The following are cpu and memory stats.
CPU
Before logstash starts

Pasted image813×342 7.22 KB

After logsatsh starts

Pasted image795×437 11.4 KB

Memory
Before logstash starts

After logsatsh starts

6

Hi,

any update regarding this.

Thanks,
Uday.K

7

Hi Magnus,

Based on above screenshots, can you tell me what can I do to improve logstash performance.

Thanks,
Uday.K

8

I'm not sure where the bottleneck is. The CPUs are not quite saturated but still have a sizable load so increasing concurrency won't help much.

9

Thanks for reply,

Can you suggest me some logstash or elasticsearch performance improvement tips. I will try to implement and figure it out the issues.

Thanks,
Uday.K

10

As I don't know where the bottleneck is I have no concrete improvement suggestions.

11

if I need to check any other system parameters and any other things from elasticsearch and logstash end. please let me know.

12

Having all components on a single VM can make it difficult to troubleshoot performance issues as they all affect each other.
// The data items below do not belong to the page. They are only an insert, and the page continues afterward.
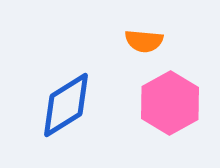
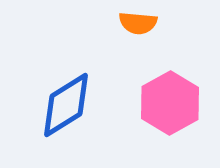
orange semicircle: moved 6 px left, 18 px up
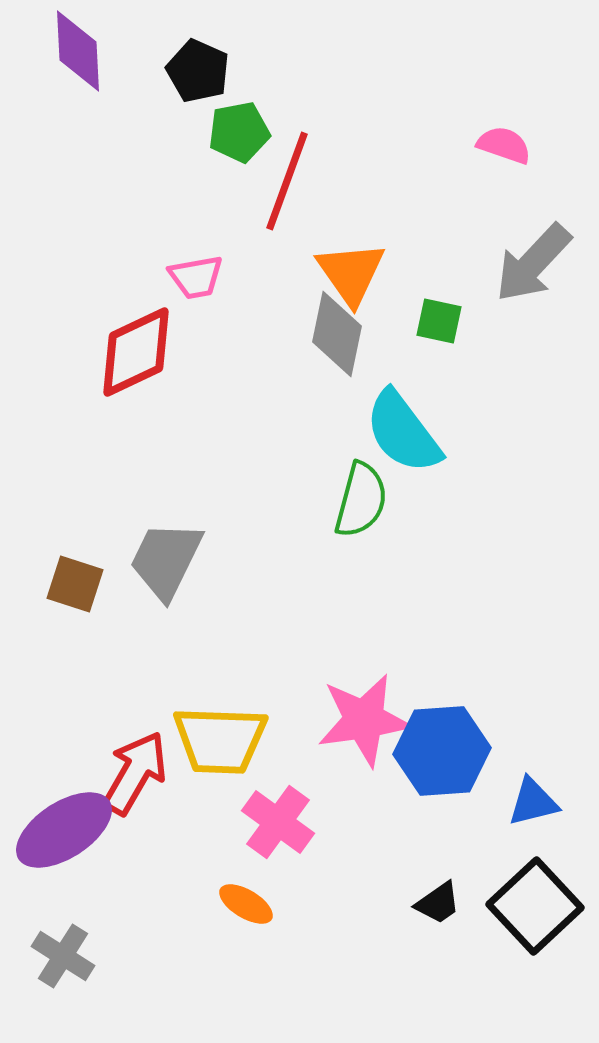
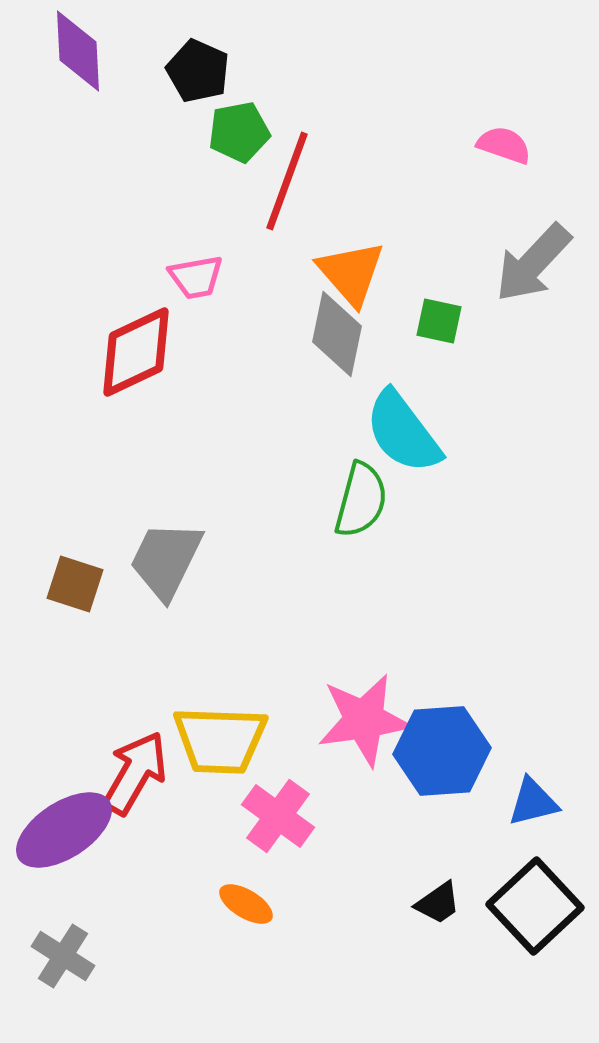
orange triangle: rotated 6 degrees counterclockwise
pink cross: moved 6 px up
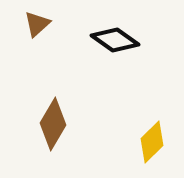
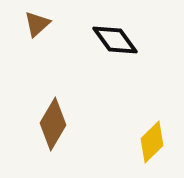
black diamond: rotated 18 degrees clockwise
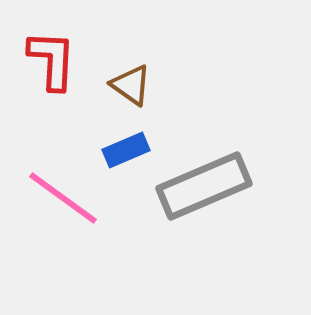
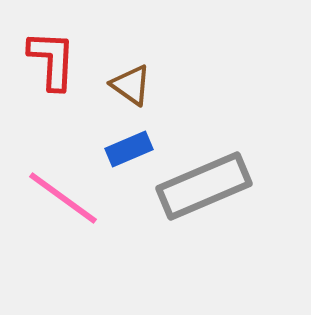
blue rectangle: moved 3 px right, 1 px up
If you can deploy the different components on separate VMs it may be easier to get assistance in pinpointing the bottleneck and optimising the pipeline.

13

Thanks for reply Christian.

I will check that.

14

This topic was automatically closed 28 days after the last reply. New replies are no longer allowed.